--- Record set Enclosed Below ---

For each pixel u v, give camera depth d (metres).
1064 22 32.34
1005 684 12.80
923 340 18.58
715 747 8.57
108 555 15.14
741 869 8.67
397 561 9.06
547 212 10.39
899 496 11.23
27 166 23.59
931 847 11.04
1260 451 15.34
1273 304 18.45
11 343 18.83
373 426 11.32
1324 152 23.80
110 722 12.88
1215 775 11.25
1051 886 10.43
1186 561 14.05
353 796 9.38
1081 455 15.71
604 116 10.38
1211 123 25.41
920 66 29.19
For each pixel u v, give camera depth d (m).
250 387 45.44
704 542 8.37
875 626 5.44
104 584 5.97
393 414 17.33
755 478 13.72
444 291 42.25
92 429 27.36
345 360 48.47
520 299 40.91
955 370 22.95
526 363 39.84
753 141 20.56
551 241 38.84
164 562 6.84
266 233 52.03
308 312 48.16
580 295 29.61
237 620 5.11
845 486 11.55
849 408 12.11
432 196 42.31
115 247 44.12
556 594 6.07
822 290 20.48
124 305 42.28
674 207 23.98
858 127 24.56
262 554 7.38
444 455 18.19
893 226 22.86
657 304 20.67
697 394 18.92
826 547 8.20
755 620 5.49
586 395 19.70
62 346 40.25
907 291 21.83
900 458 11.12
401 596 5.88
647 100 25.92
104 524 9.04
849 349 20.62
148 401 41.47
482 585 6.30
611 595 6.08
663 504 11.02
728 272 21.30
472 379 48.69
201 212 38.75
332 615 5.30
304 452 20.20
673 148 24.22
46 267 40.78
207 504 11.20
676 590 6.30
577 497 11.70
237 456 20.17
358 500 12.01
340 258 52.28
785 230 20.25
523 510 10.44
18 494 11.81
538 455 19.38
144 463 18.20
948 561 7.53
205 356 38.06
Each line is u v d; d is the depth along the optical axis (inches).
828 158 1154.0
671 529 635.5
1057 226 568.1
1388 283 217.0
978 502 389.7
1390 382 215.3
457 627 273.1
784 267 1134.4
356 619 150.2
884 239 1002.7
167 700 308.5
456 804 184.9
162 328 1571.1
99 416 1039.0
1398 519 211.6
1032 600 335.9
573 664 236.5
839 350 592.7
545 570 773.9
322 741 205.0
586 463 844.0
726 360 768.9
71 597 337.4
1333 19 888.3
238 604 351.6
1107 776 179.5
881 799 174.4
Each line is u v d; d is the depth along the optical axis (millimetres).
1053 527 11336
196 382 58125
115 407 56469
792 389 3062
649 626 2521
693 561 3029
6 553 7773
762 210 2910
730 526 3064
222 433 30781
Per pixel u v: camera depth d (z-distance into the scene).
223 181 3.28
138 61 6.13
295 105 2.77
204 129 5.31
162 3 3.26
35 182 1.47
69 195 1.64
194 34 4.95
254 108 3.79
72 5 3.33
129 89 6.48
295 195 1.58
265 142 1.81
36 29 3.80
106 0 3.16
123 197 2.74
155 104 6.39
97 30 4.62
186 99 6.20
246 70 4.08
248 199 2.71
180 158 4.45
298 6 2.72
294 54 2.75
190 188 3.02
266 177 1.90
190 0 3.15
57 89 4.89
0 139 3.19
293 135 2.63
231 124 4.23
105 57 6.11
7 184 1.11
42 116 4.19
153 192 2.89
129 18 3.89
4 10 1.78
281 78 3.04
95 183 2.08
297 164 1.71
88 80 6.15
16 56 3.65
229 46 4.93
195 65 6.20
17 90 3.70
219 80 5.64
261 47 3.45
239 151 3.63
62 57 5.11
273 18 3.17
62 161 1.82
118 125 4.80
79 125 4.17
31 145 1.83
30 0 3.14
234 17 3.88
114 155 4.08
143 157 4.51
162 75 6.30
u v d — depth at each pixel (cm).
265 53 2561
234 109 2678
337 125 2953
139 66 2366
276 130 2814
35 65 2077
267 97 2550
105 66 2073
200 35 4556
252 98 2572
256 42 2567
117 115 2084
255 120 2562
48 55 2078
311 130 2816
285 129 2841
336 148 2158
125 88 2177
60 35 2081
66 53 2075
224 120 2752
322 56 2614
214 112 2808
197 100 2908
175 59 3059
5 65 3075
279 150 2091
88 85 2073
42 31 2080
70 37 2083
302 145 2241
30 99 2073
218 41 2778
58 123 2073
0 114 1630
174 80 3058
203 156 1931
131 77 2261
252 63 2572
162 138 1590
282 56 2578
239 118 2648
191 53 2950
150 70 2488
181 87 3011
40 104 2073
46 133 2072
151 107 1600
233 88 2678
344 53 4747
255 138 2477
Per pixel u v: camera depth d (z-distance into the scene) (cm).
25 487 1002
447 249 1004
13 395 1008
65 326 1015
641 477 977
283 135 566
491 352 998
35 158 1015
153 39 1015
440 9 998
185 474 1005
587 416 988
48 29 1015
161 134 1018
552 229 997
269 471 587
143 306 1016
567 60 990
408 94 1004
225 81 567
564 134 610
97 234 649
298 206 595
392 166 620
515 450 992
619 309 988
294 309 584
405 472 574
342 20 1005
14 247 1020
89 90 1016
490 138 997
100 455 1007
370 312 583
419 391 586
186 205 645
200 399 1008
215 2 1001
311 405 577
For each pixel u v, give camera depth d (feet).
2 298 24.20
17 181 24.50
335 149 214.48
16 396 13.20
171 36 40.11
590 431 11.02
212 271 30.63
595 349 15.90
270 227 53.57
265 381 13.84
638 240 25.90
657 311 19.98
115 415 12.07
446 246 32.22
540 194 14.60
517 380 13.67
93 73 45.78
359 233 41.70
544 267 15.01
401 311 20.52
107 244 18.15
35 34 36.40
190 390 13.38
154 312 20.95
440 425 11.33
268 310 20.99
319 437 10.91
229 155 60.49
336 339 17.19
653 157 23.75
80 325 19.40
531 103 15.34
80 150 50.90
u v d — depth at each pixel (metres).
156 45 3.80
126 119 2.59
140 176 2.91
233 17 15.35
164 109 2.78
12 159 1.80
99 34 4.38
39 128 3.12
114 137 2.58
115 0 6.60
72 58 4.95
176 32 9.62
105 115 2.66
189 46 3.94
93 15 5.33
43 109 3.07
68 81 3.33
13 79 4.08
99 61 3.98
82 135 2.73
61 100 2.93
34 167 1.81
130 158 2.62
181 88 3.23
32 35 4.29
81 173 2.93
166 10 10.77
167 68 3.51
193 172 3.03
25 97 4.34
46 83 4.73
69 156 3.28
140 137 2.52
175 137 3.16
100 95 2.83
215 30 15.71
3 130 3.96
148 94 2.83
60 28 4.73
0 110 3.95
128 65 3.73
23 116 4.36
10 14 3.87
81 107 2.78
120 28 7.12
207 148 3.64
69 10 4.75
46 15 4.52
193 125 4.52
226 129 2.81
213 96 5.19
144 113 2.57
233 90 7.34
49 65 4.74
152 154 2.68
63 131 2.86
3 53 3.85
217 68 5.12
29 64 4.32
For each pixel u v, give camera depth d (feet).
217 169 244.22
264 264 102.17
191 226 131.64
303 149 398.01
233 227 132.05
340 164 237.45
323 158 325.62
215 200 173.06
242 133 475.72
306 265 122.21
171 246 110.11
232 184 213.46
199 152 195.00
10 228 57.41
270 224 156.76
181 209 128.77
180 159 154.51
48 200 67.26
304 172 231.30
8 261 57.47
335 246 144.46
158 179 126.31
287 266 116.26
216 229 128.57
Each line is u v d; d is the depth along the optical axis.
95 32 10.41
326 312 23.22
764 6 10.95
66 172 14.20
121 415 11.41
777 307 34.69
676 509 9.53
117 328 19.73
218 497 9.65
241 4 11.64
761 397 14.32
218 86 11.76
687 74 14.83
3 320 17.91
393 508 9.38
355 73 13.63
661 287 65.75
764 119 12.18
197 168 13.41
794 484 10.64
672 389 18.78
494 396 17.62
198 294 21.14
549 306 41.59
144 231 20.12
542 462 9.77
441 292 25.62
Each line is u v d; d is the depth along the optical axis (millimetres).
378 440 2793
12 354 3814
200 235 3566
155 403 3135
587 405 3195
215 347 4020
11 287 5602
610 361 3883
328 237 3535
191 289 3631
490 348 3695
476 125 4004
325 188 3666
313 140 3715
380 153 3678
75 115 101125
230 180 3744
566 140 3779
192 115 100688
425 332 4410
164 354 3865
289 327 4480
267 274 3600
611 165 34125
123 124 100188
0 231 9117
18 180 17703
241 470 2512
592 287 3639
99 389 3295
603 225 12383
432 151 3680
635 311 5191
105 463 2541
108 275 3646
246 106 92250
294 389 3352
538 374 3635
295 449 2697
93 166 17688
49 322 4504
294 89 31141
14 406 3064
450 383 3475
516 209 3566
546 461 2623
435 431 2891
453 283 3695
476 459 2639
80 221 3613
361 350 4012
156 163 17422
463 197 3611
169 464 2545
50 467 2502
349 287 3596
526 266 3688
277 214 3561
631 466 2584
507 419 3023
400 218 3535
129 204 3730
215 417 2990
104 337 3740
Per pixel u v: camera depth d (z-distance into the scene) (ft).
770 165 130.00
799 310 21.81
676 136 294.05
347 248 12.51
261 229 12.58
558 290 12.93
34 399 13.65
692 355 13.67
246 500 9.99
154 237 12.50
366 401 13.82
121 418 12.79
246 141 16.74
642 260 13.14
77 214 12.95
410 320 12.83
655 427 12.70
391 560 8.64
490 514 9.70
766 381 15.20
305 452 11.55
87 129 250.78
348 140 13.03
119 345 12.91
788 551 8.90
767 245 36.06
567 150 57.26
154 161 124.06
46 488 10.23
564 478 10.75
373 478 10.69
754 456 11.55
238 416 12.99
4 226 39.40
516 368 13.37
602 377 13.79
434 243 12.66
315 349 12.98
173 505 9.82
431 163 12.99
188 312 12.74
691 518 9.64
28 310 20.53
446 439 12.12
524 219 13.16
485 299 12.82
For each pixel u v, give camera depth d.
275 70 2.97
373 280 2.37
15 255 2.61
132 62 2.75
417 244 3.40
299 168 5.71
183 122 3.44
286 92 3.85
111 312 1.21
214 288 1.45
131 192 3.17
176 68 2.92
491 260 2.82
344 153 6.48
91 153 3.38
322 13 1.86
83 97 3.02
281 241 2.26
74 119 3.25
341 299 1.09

--- End of Enclosed Record set ---

▶ [What the task asks]:
Where in the entries above does the word "axis" appear? Copy each line that has it.

▶ [Solution]:
Each line is u v d; d is the depth along the optical axis (inches).
Each line is u v d; d is the depth along the optical axis (millimetres).
Each line is u v d; d is the depth along the optical axis.
Each line is u v d; d is the depth along the optical axis (millimetres).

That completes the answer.